Anicia Williams



Graduating Year:  2007

Before Dominican: BA in Distributed Studies of Psychology and Sociology, University of Colorado Boulder

Currently: LMFT and the Assessment Specialist at Recovery Connections Center

Highlight: "At Dominican, each faculty member is able to break down scenarios and offer real life examples that fortify the learning process and make something intangible, tangible."

Small student-to-faculty ratio

I chose Dominican’s Counseling Psychology program because I was looking for personalized attention in the classroom and a small student-to-faculty ratio. I went to a very small private high school and did very well. I went to a large university and did not do so well. So I learned that I do better in a smaller learning environment. I also spoke with colleagues and friends in the field and compared their experiences at different schools—most of my colleagues seemed happiest at Dominican.

Welcoming and nurturing environment

In the program I experienced a welcoming and nurturing environment with excellent teachers who were all willing to share their hands-on experiences. I was given individual attention when needed and plenty of office hours. For example, when in struggled with trying to balance a full-time job, a relationship and a family life during my first semester, my lack of focus and attention to detail was noticed immediately. I was kindly spoken to by several teachers, including Dr. Chuck Billings. They shared their concerns and I quickly refocused to eventually become the Dr. Robert Shukraft Award recipient for Inspirational Leadership.

Faculty share their clinical experiences

The faculty’s hands-on clinical experiences helped me develop as a professional. Having the faculty share their experiences in the classroom not only gave me an eye-opener to what was ahead, but it was invigorating to hear our teachers talk about their clients and to imagine that this could be one be us. Mary, Robyn, Meg and Chuck's stories are some of my most memorable ones. These stories meant more than any fictional case or ones that we brought to the room. The faculty all had various “sayings” or “reminders” that I remember to this day.

My field placement

I did my entire field placement at Marin Services for Women as Residential Case Manager. This position included carrying a caseload of eight (sometimes ten) clients that were in residential treatment for drugs/alcohol. I met with the clients on a weekly basis and did therapeutic informed case management. I ran process, educational and family-night groups.

Everyday at MSW was challenging—working in substance abuse is very difficult. There is a fine balance between believing and rusting what the client is telling you and not being too gullible as deception can be a symptom of the disease.

Mainly, the placement was challenging because it was residential. The clients did not leave and come back once a week; they were always there. Clear and consistent boundaries, though always important, were difficult to maintain. 

Though challenging, MSW was a wonderful place to gain experience in. I would say that between MSW, my education at Dominican and amazing supervision, I was prepared for my subsequent positions at Family Service Agency and Recovery Connections Center.

Post-Fieldwork and My Future Plans

Working at Family Service Agency of Marin gave me the in-the-room experience of being a therapist.
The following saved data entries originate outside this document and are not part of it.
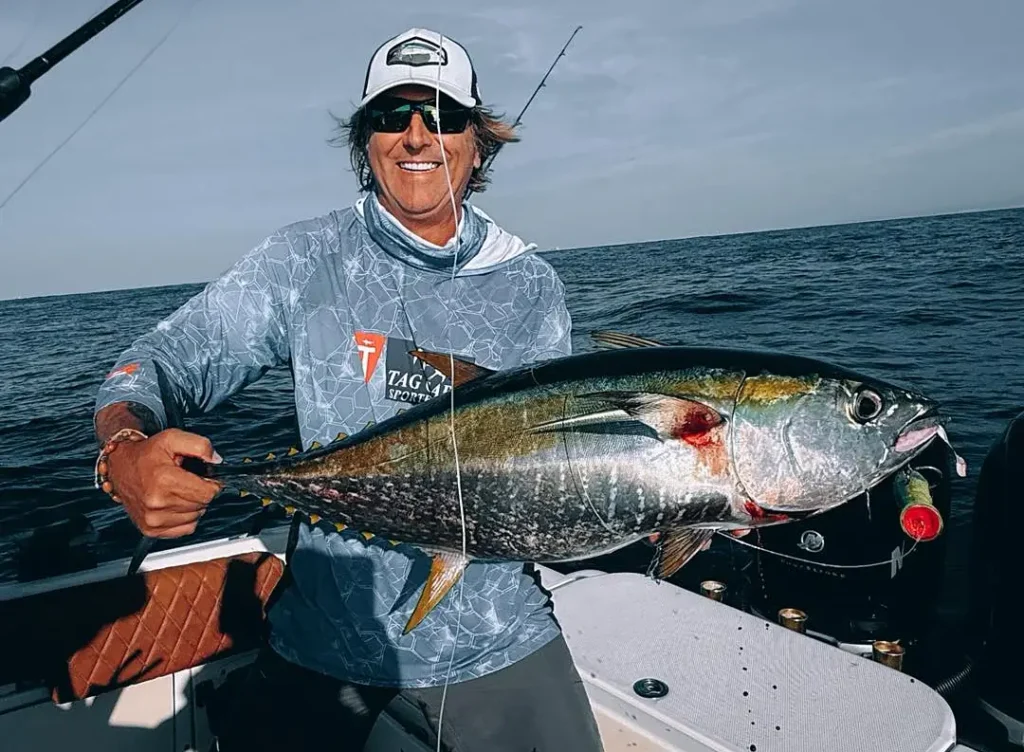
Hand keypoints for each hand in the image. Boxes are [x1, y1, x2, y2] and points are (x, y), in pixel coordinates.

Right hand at [106, 428, 222, 537]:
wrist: (120, 467)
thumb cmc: (147, 453)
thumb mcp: (173, 438)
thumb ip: (199, 445)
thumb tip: (217, 461)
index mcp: (164, 480)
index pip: (208, 493)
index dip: (212, 483)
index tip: (204, 477)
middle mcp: (157, 502)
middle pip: (203, 504)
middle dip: (201, 491)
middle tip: (187, 480)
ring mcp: (153, 519)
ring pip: (196, 517)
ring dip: (193, 504)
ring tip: (178, 490)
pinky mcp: (150, 529)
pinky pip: (186, 528)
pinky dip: (186, 517)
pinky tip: (175, 503)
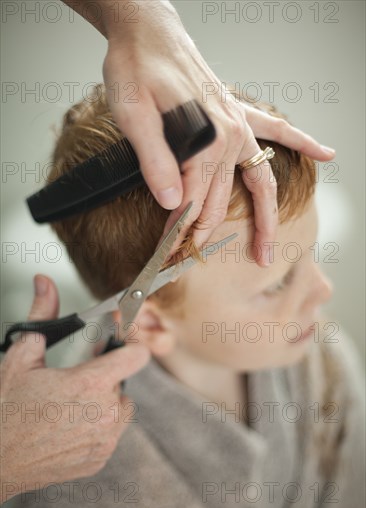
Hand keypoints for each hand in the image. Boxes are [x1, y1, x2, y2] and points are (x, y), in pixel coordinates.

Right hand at [0, 275, 149, 503]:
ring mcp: (104, 440)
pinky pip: (111, 433)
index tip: (119, 342)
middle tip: (79, 375)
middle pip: (123, 380)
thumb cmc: (6, 411)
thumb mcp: (21, 356)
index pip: (137, 355)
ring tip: (72, 403)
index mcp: (90, 384)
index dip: (129, 344)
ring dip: (104, 401)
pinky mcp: (100, 458)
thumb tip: (44, 284)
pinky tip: (70, 424)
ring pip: (120, 407)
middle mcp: (105, 414)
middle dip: (104, 374)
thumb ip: (42, 315)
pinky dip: (98, 426)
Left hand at [100, 0, 334, 264]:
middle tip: (191, 258)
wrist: (147, 32)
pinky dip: (302, 143)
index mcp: (205, 139)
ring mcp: (239, 126)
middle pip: (222, 200)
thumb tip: (171, 201)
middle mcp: (229, 136)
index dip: (178, 229)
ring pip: (260, 182)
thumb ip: (154, 159)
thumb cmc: (135, 67)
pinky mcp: (240, 115)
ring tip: (266, 251)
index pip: (193, 200)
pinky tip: (324, 155)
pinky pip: (278, 132)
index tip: (167, 251)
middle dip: (205, 232)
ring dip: (265, 219)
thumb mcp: (132, 113)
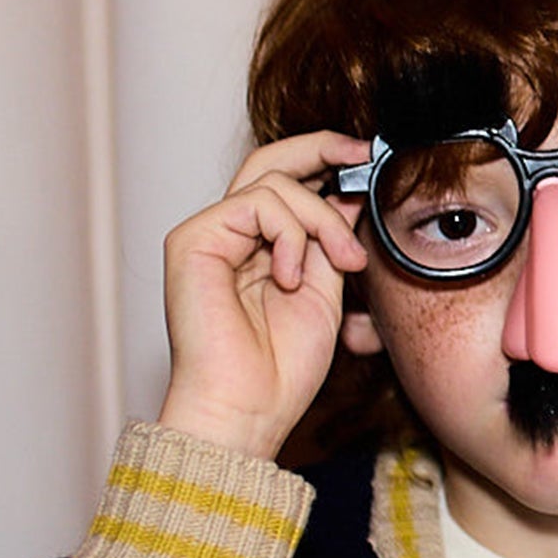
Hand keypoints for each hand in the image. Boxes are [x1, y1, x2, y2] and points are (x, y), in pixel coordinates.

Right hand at [157, 132, 371, 459]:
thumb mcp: (325, 292)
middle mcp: (229, 236)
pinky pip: (255, 203)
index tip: (366, 158)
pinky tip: (291, 276)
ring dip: (321, 220)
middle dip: (320, 148)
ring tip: (341, 265)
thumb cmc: (282, 369)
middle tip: (360, 153)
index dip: (324, 161)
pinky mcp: (192, 240)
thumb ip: (329, 242)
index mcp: (259, 247)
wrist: (249, 408)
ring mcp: (208, 235)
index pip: (287, 183)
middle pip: (269, 163)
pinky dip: (291, 234)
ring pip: (274, 183)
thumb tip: (348, 195)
I no longer had to do case management, though being resourceful, informational and helpful are skills any therapist must have. At FSA, I really grew as a therapist and a psychoanalyst, exploring in depth attachment and the relationship between therapist and client.

Currently, I am the Assessment Specialist at Recovery Connections Center and I mainly conduct assessments. I do miss the client interaction and therapy, which is why I am planning to start my private practice soon. 

Lessons I have learned

These are the biggest professional lessons that I have learned in my career up to date:

  • Always have clear and consistent boundaries.
  • Always consult or seek supervision if you are uncertain, unclear or just don't know. 
  • Learn to say, "Let me get back to you". Clients appreciate afterthought—just because you didn't say it that day in the room doesn't mean it's lost forever. The clients like the idea of us thinking of them when they're not there. 
  • Be genuine—be yourself—because everyone else is taken.